═══ 文書
説明

マイクロパターンの成形方法、ダイ構造、マイクロパターンを有する物品

【課題】 有価証券又は銀行券に導入できるようなセキュリティ要素を提供する。
【解決手段】 本発明の有色又は無色のマイクロパターンを支持部材に形成する方法は、(a)ダイ構造40を準備するステップと、前記ダイ構造の表面は、所望のマイクロパターンの形態で山部42と谷部44の配列を示し、(b)前記谷部44を、有色又は無色の硬化可能なラッカー層26で充填するステップと、(c)前記支持フォイル20,30を、前記ラッカー層26を良好に留めるために、前処理するステップと、(d)前記ダイ構造の表面を、前記支持フォイル20,30と接触させるステップと、(e)前記支持部材と接触したラッカー層26を硬化し、前記支持フォイル20,30に結合させるステップと、(f)前記ダイ構造の表面を前記支持フォイル20,30から離すステップと、その結果、前記支持部材と結合した硬化したラッカー層26をダイ構造の谷部40から切り離す、を有する。
══════
═══ 所与の資料
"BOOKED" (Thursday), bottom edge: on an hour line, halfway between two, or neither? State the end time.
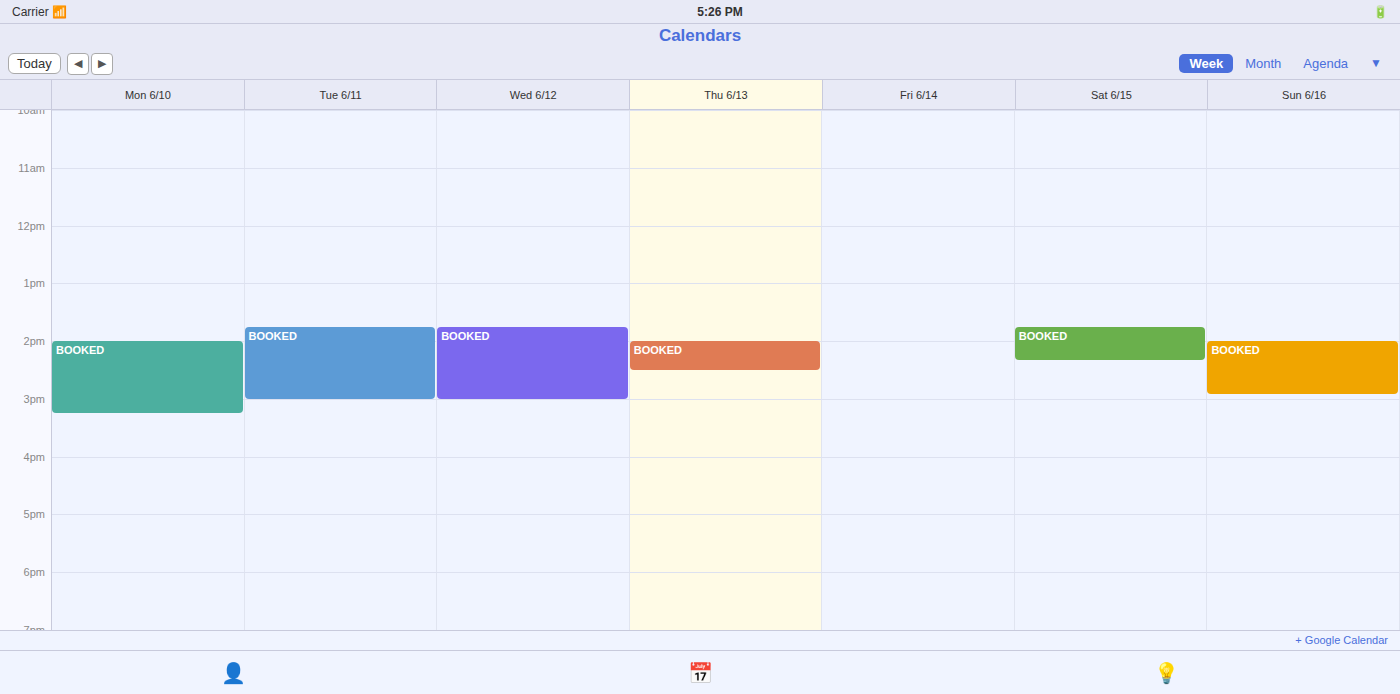
2:30 PM -- halfway between the 2 PM and 3 PM lines.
══════
■ **作業の目的**: 文書によれば、課題として挙げられたセキュリティ要素はどのようなものに導入できるとされているか。 上の行は文書とは別の資料である。

■ **解答全文**: 有価証券又は銀行券に導入できる。